The Marine Science Institute at the University of California Santa Barbara seeks a highly-motivated postdoctoral research associate. The position will focus on quantitative modeling of kelp forest dynamics to inform kelp restoration in the state of California.
The postdoctoral research associate will be based in Santa Barbara, California but remote work is possible while COVID-related shutdowns remain in place. The position will work on a recently funded project that seeks to inform kelp restoration across the state of California. Utilizing extensive data (kelp forest surveys, oceanographic and benthic habitat) available from diverse sources across the state, the Postdoc will build statistical models to identify key ecological, oceanographic and management drivers of kelp (Macrocystis pyrifera and Nereocystis leutkeana) persistence or recovery at the scales of the entire state. Modeling will include but not be limited to generalized linear models, generalized additive models, and may include Bayesian approaches or machine learning. The candidate will also have experience with species distribution modeling. The region-specific, species-specific results from the modeling will serve to highlight places, times and techniques that stand the best chance of success for kelp restoration in California. The Postdoc will lead the development of a written and graphical restoration guide for use by managers, restoration practitioners, and funders. A background in coastal marine ecology is beneficial but not necessary.
Basic Qualifications: Applicants must have completed all requirements for a PhD (or equivalent) except the dissertation in ecology, marine biology, applied statistics, ecological modeling, or closely related discipline at time of application.
Additional Qualifications: PhD (or equivalent) in ecology, marine biology, applied statistics, ecological modeling, or closely related discipline by the time of appointment.
Preferred Qualifications: Ideal candidates will have advanced skills in data analysis, statistics, scientific coding/programming, and other quantitative methods. Experience with statistical analysis of spatial and temporal data (e.g. generalized linear models, generalized additive models, Bayesian approaches, machine learning), and species distribution modeling. Coding experience in R or equivalent programming language. Familiarity with spatial or geographic analyses. Demonstrated strong writing skills are required. Excellent verbal and written communication skills. A track record of talks and peer-reviewed publications appropriate to career stage. Familiarity with code repositories such as Github. Strong interpersonal skills to build and maintain strong relationships with academic, NGO and government partners, and to work effectively as part of a highly collaborative research team.
The position start date is as soon as possible. This is a two year position. Start date is flexible and ideally no later than August 30, 2021. Salary is competitive, commensurate with the applicant’s qualifications. Postdoctoral benefits are included (https://clients.garnett-powers.com/pd/uc/plans_benefits).

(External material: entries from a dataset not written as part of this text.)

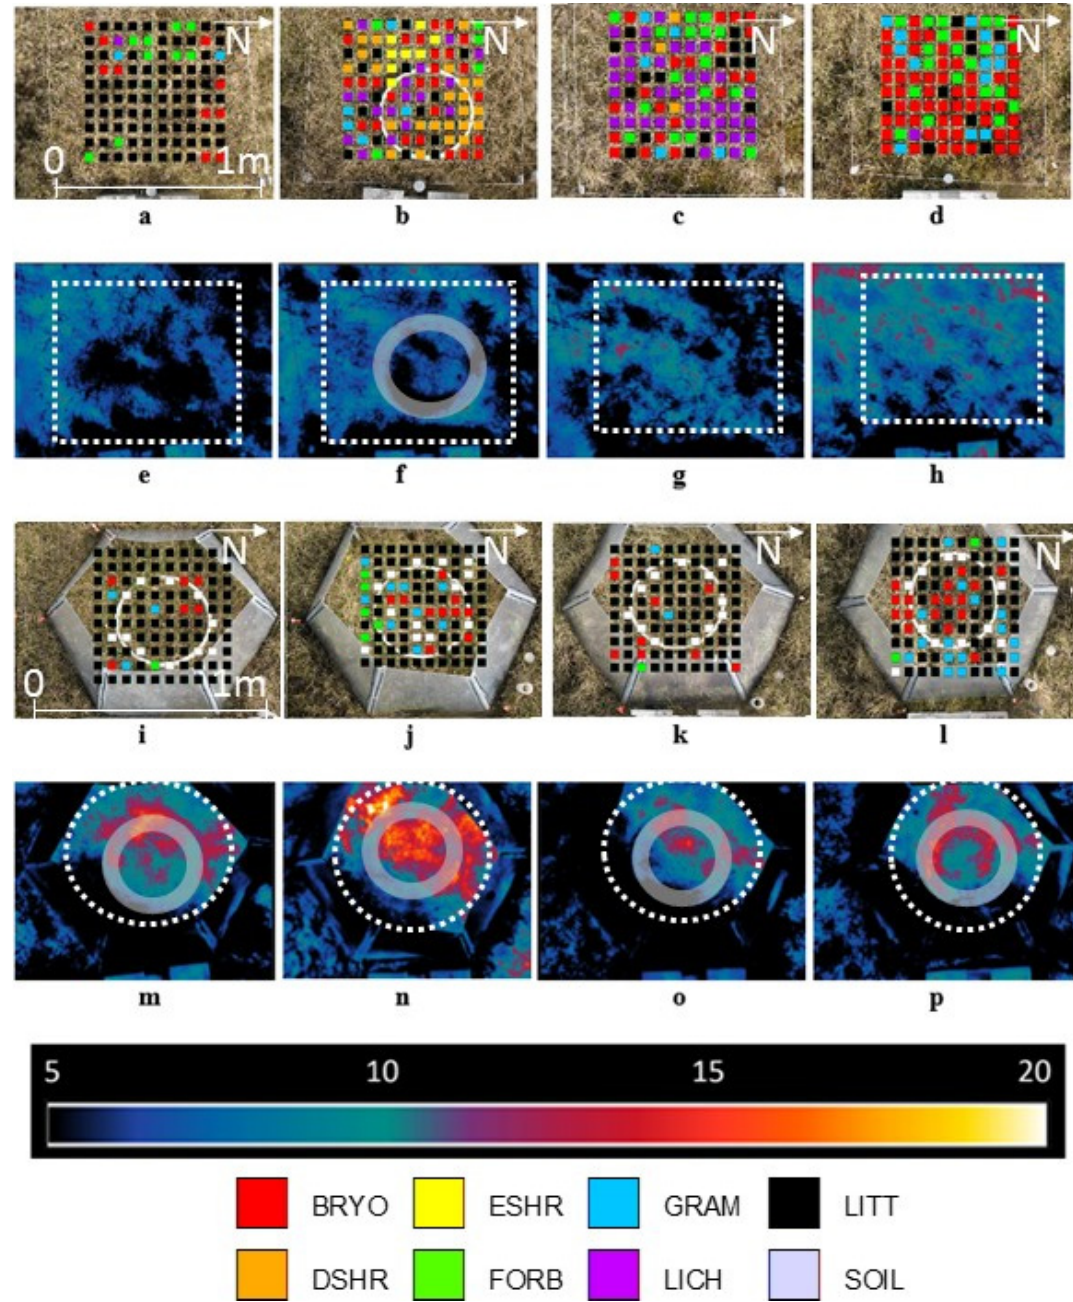
Figure 4. Images depicting four Barrow wet site plots ( a – d ) and the coinciding thermal images below ( e – h ); and images of four additional plots ( i – l ) with coinciding thermal images below ( m – p ). Note: the rings appearing in panels ( b , f , i – p ) are gas exchange collars not related to this study. Areas of image analysis are outlined with dotted white lines. Data in the transparent circular areas have been removed. All temperatures are in degrees Celsius. Plant growth forms and surface features are depicted with the following abbreviations—BRYO: bryophyte/moss; DSHR: deciduous shrub; ESHR: evergreen shrub; FORB: forb; GRAM: graminoid; LICH: lichen; LITT: leaf litter; SOIL: bare soil/rock. White grids symbolize chamber base points or plant identification tags.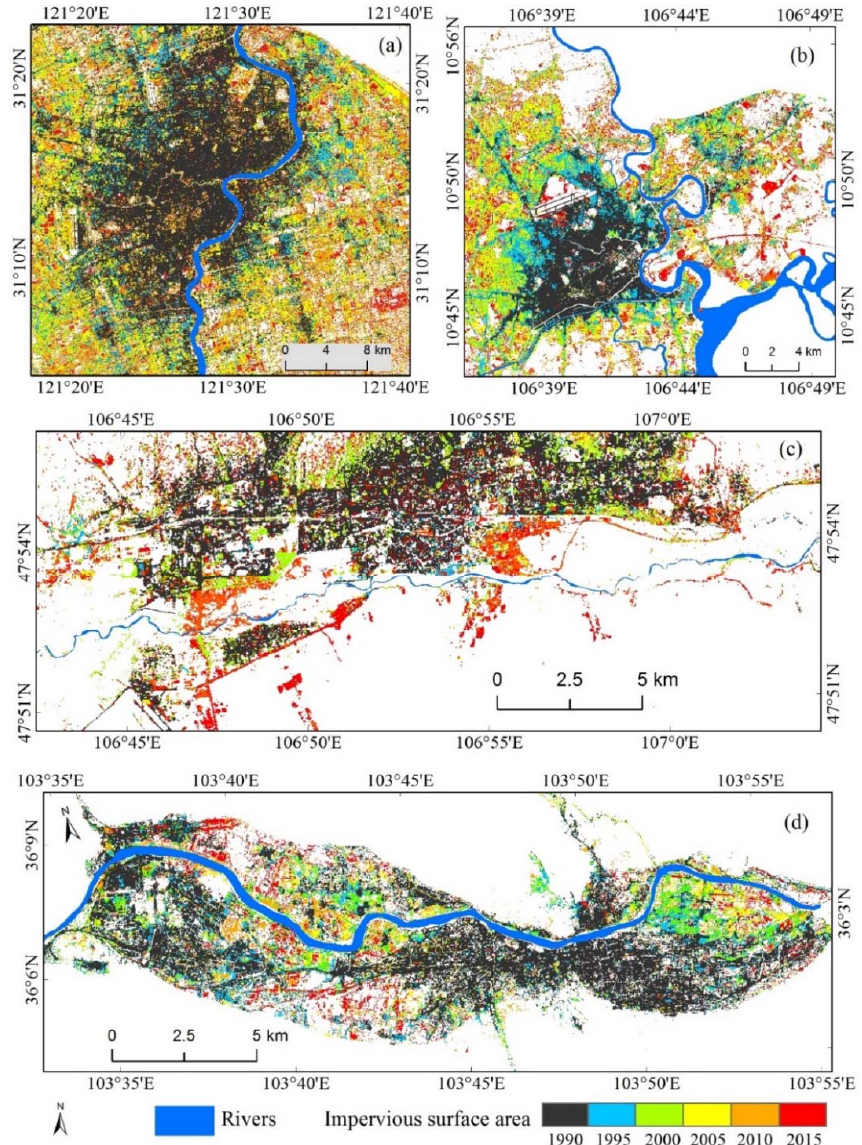
Figure 10. Comparison of the impact of rivers on urbanization spatial patterns between coastal and inland metropoles; examples are ( a ) Shanghai, ( b ) Ho Chi Minh City, ( c ) Ulaanbaatar, and ( d ) Lanzhou. The ISA in Ulaanbaatar was mainly distributed in the north side within the 2–5 km buffer zone away from the river. There were many non-ISAs (bare soils, sand/rocks, and grass) within the 1 km zone from the river, and the ISA density there was less than 0.2. The main ISA expansion was to the north, while the ISA expansion to the south was very slow, mainly near the airport with ISA density of less than 0.2 (Figure 10c). In Lanzhou, the urban area was mainly distributed in the southern region within 1–5 km from Yellow River in 1990. Since then, urban expansion has occurred in an eastern direction, south of the river, and western direction on both sides of the river (Figure 10d). In recent years, more ISA expansion has occurred on the north side of the westerner part of the city. Figure 11 indicates that rivers were constraining factors that limited ISA expansion from one side to the other. However, bridges diminished the constraints and promoted urban expansion over time to both sides of the rivers. For example, in the 1990s, Huangpu River in Shanghai caused ISA distribution on the west and east sides to be considerably different (Figure 11a1 vs. Figure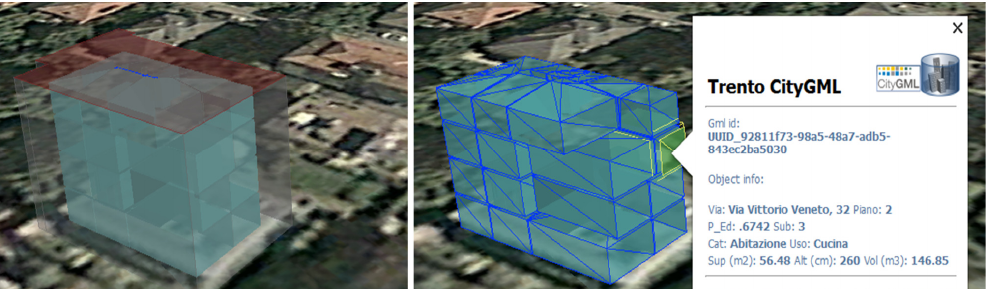
Figure 6 Automatic reconstruction of the interior rooms of a building, and successive integration in CityGML as LoD4 geometries. Visualisation in Google Earth of the exported dataset with the accompanying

Applicants should submit a CV, a short (1-2 page) statement of research experience and interests related to the project, PDF copies of up to two relevant publications (optional) preferably those that demonstrate statistical modelling examples, and the names, affiliations, and email addresses of three references to:
For primary consideration apply by April 30, 2021
Position will remain open until filled.
The University is especially interested in candidates who can contribute to the diversity and excellence of the academic community through research, teaching and service as appropriate to this position.
The University of California is an Equal Opportunity/Affirmative Action Employer and all qualified applicants will receive consideration for employment without regard to race, color, religion, sex, sexual orientation, gender identity, national origin, disability status, protected veteran status, or any other characteristic protected by law.